Personal information
- Full name: Allan Leitch
- Date of birth: 27 December 1902
- Date of death: 1 July 1976 (aged 73)
- Height: 178 cm (5 ft 10 in)
- Weight: 70 kg (154 lb)
- Position(s): Defender

Playing career^{1}
- Years: Club / Games (Goals)
- 1922–24, 1926–31: New Town / 135 (?)
- 1925: Carlton / 017 (0)
- ^{1} Playing statistics correct to the end of 1931.

= Allan Leitch =

Australian rules footballer

Allan McDonald Leitch (27 December 1902 – 1 July 1976) was an Australian rules footballer who played for New Town in the Tasmanian Football League (TFL) and Carlton in the Victorian Football League (VFL).

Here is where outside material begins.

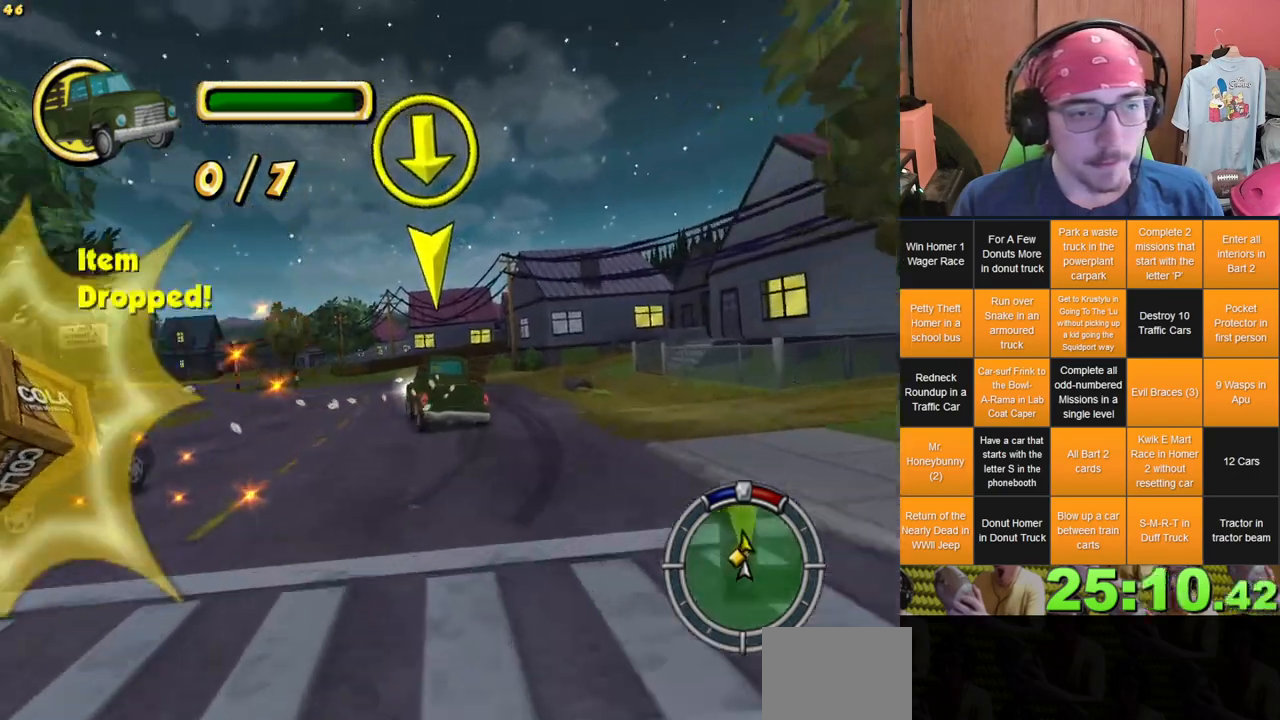
{"dt_ms": 500, "buttons": [], "left_stick": "right", "right_stick": "center", "events": [[33, "L2", "up"], [250, "left_stick", "center"], [300, "left_stick", "right"]]}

Leitch was the son of William Leitch. He was one of eight Carlton debutantes in the opening round of the 1925 VFL season and played in all 17 games that year. A defender, he then returned to his original club, New Town, where he won the Wilson Bailey Trophy as the league's 'best and fairest'. The following season the award was renamed in honour of his father, William Leitch. He came close to winning it in 1931, finishing runner-up behind Albert Collier.

Amongst his 13 interstate appearances, Leitch represented Tasmania at the 1924 Hobart and 1930 Adelaide Carnivals. He had been selected for the Melbourne Carnival, in 1927, but was unable to make the journey. Leith also regularly played for the TANFL representative team, 24 times in all.

In 2000, Leitch was named in the back pocket of the official Glenorchy (New Town) 'Team of the Century' and in 2005 he was an inductee into the Tasmanian Football Hall of Fame.